Statistical data analysis

A Random Forest regression model was trained to predict the enrichment based on the one-hot encoded peptide sequences using the RandomForestRegressor module from scikit-learn v.0.24.238. Model parameters were hypertuned by minimizing the mean squared error of enrichment predictions using Hyperopt v.0.2.539. Hypertuning was performed for 1000 iterations, each using tenfold cross-validation and 200 estimators.
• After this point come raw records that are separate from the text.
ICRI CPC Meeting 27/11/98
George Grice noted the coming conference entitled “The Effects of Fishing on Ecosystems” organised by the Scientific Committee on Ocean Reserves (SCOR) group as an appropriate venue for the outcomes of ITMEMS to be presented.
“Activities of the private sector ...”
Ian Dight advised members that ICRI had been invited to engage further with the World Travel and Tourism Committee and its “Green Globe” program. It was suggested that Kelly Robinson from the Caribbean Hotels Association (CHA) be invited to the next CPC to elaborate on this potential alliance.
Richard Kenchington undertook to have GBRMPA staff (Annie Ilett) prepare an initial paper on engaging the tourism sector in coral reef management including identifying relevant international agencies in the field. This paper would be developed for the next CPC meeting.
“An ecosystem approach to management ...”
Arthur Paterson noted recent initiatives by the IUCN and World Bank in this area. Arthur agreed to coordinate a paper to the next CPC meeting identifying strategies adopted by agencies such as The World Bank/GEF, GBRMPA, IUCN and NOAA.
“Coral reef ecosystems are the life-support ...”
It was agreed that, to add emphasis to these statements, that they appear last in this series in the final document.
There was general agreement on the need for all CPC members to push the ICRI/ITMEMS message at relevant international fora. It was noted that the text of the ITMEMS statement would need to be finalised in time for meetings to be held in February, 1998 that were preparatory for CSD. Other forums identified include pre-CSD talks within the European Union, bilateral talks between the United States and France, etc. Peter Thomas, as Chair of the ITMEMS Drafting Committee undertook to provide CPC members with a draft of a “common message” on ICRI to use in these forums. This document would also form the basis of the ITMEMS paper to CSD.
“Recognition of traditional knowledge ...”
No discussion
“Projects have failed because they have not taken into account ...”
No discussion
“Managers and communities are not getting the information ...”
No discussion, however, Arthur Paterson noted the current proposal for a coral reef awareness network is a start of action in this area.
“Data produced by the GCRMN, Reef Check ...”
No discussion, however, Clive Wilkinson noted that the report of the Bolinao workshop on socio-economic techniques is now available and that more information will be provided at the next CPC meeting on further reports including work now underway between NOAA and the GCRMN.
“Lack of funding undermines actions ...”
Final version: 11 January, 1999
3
The best performing model was re-trained using tenfold cross-validation and 1000 estimators, and for each cross-validation, the permutation feature importance was calculated ten times using the permutation_importance function from scikit-learn. The Pearson correlation coefficient for each feature was used to infer whether amino acids of high importance were associated with an increase or decrease of enrichment.

TG2 enzymatic assay

The assay was done as described before40. 96-well immunoplate (Sumilon, Japan) was coated with 1 mg/mL β-casein in TBS for 30 min at 37 °C. After removal of the residual casein, the wells were blocked with wash buffer (TBS, 0.1% Tween 20) for 30 min at 37 °C, followed by washing with TBS buffer. 2 × peptide solution (40 mM TRIS–HCl pH 8.0, 280 mM NaCl, 30 mM CaCl2, 15 mM DTT, and varying concentrations of the biotinylated peptides in the range from 0 to 10 μM) was added at 50 μL/well, followed by 2 × TG2 solution (50 ng/mL of TG2 in TBS with 1 mM DTT and 1% BSA) at 50 μL/well. The reactions were incubated for 30 min at 37 °C. The quenching was done with 50 mM EDTA in TBS, and this was followed by washing with the wash buffer. The streptavidin-peroxidase solution in PBS containing 0.1% BSA and 0.1% Tween 20 was added at 100 μL/well. The reactions were incubated for 60 min at 37 °C. The wells were washed with wash buffer and TBS. TMB was added at 100 μL/well, followed by 1 N H2SO4 at 100 μL/well after the blue color appeared. Absorbance was measured at 450 nm after the development of the yellow color (30–60 s after the addition of H2SO4).